O meu interesse imediato por Vício inerente, além do flerte com a vulgaridade e humor de Pynchon, deu-se porque um dos meus diretores favoritos, Paul Thomas Anderson, levará aos cinemas a história de Doc Sportello. Com um elenco competente (inclua aí Joaquin Phoenix, Jena Malone, Josh Brolin e Benicio Del Toro) e a benção do autor, o filme estreará em dezembro deste ano. A leitura da obra não me decepcionou e deixou-me a impressão de ser o livro mais leve de Pynchon que li.

Larry “Doc” Sportello é um detetive particular de trinta anos viciado em surf music e maconha. Um belo dia, sua ex-namorada de colégio bate à sua porta para pedir ajuda: procura o seu atual namorado, um magnata casado do ramo imobiliário da Califórnia. Vício inerente inicia-se com esse clichê e exibe vários outros ao longo da trama, como o policial do departamento de Los Angeles chamado Pé-Grande, o típico agente da lei que odeia o detetive particular por motivos superficiais, ou ainda um sujeito dado como morto ressurgido do além para ajudar na investigação.

Mas o que vem a seguir parece bem mais que um simples thriller detetivesco em clima noir. A começar pela ambientação no começo dos anos 70, o envolvimento de neo-nazistas, Panteras Negras e de um misterioso grupo, monstro, entidade, seita ou sindicato de dentistas chamado Canino Dourado.

Sim. Os livros de Pynchon sempre tiveram um humor peculiar, por assim dizer, que permeia o seu jeito um tanto erudito e pedante de escrever. Pynchon é um gênio da escrita, mas isso não o impede de se divertir e brincar com nomes inventados (Dawnette é um dos meus favoritos) e piadas infames (confundir Denis com pênis por culpa do sotaque californiano). Engana-se aquele que pensa que encontrará um detetive cujas gags durante a trama serão baseadas em seu hobby de fumar maconha. Não. Existem sim os maconheiros que darão o ar cheech-chongesco de Vício inerente, só que “Doc” tem seu poder de dedução ampliado pela cannabis e está mais para aquele tipo de detetive sabichão misturado com Clouseau.

 

‘Mas como é o Sherlock Holmes, ele cheirava coca o tempo todo, bicho, ajudava a resolver os casos’.
‘É mas ele… não era de verdade?’
‘O quê. O Sherlock Holmes não era –’
‘Ele é um personagem inventado nuns contos aí, Doc

 

A cada novo personagem apresentado na trama, uma nova ou talvez a mesma linha de investigação se abre para problemas bem maiores que um simples caso de adultério ou desaparecimento. Os personagens de Thomas Pynchon, se não bastassem os nomes e apelidos com trocadilhos infames, aparecem e somem na trama. E eles são muitos. Acreditem, muitos. Uns parecem simples coadjuvantes, outros alucinações do detetive. Mas todos participam de forma relevante, mesmo que micro, na investigação de “Doc”.

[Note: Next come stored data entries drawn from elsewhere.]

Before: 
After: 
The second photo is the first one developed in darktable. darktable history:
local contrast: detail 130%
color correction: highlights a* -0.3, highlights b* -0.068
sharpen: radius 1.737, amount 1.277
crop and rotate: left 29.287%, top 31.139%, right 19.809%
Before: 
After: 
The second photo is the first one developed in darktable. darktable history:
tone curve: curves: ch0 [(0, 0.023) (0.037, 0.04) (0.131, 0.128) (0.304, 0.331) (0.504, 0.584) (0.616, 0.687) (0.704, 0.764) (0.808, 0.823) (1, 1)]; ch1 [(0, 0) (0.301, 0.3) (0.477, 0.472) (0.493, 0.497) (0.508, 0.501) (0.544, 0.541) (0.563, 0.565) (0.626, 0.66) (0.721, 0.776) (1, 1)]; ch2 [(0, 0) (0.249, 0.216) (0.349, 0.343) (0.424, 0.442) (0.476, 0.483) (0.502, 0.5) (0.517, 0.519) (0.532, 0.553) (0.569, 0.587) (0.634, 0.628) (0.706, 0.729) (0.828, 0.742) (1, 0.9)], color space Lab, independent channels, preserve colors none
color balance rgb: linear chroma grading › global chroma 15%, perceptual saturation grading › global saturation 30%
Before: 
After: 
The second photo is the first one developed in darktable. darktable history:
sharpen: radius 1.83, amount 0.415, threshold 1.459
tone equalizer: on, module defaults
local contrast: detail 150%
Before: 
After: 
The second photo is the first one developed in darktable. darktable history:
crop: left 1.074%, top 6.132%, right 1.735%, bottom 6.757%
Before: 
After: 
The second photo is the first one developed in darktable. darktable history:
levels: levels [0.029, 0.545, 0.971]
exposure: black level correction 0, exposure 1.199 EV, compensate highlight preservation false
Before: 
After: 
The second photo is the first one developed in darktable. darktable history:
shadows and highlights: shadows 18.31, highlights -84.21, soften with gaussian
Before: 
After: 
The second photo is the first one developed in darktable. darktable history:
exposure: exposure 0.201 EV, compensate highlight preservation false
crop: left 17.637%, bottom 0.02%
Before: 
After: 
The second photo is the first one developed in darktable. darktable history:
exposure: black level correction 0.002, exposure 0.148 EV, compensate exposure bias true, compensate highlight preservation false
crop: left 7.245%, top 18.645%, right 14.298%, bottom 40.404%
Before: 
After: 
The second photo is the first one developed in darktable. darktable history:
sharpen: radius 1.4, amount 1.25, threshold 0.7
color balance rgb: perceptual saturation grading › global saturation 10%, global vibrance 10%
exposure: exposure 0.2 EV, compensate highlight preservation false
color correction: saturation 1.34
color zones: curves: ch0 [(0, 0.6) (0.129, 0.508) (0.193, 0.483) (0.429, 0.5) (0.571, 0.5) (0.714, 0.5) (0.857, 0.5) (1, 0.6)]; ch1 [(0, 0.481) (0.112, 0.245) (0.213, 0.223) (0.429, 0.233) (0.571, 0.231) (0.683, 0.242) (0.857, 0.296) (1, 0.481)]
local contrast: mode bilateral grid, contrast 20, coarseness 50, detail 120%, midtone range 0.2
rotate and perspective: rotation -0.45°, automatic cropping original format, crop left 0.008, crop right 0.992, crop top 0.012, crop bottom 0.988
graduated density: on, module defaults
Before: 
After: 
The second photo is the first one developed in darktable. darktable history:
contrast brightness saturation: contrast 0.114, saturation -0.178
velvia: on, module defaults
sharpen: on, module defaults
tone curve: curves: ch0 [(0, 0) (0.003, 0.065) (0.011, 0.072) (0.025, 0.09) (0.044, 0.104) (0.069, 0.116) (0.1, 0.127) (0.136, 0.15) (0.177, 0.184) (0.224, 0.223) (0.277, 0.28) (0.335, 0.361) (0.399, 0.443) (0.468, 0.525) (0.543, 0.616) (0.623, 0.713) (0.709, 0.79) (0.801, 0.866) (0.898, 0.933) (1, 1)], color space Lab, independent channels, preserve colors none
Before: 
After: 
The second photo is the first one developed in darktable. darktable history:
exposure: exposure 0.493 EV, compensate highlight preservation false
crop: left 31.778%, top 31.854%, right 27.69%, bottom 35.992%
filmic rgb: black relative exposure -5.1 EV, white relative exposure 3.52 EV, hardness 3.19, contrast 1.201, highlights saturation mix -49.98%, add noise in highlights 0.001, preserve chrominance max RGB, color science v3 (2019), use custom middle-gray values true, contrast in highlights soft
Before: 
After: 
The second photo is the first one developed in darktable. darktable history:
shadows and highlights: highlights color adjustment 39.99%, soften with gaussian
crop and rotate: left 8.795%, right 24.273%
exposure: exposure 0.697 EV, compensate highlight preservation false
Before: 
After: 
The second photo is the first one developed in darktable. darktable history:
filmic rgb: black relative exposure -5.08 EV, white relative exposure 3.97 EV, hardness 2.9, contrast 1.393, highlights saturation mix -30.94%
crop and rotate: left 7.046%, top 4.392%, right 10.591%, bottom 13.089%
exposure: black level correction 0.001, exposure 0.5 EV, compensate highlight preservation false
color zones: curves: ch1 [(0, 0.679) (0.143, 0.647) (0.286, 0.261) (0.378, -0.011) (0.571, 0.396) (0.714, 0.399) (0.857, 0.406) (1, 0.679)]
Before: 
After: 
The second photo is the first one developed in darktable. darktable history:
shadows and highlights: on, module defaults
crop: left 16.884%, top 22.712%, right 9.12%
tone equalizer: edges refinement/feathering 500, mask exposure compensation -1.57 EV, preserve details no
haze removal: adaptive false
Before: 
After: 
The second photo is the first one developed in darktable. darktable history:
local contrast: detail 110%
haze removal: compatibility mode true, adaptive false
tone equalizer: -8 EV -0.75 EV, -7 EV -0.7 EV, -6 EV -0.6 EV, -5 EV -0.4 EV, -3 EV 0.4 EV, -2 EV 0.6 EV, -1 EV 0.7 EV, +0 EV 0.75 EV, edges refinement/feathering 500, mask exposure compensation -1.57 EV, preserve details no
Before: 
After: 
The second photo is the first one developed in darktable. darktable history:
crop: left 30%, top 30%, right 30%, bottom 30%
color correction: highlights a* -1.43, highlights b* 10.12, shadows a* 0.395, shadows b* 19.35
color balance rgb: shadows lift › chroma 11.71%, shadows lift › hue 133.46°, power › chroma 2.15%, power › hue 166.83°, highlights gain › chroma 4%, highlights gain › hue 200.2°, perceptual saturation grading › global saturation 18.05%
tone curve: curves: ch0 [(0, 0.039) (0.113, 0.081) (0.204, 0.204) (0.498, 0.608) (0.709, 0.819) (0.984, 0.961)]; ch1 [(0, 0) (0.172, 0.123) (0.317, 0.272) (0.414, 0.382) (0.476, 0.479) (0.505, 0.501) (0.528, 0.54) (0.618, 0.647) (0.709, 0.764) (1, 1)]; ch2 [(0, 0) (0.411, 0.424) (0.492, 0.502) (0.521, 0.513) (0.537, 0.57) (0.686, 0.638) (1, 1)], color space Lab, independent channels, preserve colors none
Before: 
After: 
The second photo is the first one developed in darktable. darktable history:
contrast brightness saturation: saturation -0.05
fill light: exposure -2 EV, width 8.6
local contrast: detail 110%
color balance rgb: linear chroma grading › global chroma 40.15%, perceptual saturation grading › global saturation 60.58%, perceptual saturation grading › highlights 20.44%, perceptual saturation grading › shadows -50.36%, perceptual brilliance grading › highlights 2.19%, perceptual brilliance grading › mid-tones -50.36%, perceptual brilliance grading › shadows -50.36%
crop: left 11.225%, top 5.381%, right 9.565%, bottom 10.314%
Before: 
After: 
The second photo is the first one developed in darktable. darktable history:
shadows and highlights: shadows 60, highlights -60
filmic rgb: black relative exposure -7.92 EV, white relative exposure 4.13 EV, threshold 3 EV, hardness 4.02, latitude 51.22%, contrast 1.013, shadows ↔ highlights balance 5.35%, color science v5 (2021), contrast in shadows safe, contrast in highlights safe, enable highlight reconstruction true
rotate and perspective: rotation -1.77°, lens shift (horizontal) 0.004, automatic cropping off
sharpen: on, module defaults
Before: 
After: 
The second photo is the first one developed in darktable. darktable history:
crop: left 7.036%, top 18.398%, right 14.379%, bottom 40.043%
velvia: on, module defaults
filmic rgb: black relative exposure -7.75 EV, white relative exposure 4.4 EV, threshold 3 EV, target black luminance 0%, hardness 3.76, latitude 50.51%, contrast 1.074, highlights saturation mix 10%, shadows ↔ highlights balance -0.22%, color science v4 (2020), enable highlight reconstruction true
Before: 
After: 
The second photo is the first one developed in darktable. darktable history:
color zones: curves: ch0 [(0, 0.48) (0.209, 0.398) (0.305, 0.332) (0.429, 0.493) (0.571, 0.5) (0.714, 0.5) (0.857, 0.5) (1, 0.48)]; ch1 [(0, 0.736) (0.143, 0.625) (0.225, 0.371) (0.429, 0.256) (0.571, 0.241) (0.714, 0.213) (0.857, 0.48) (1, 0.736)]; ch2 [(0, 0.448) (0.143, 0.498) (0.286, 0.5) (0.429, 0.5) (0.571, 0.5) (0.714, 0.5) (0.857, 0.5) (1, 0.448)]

Essa pluralidade de personagens e subtramas pode virar uma armadilha se você esperar um livro de mistério com pistas jogadas para montar um quebra-cabeça. A investigação de “Doc” se desenrola em diversos outros casos.

Não existe quebra-cabeça. Assim como o olho humano tenta corrigir uma forma que lhe parece assimétrica, a cabeça de um leitor viciado em thrillers, quando se depara com um livro de investigação, é devorá-lo a fim de solucionar o mistério junto ao protagonista. Esta trama está mais para um labirinto móvel. E isso é o que torna Vício inerente tão peculiar. Não é um Pynchon true como muitos dizem. Tem tudo que o autor adora fazer, um pouco mais leve, mas não menos confuso, e bem, bem divertido.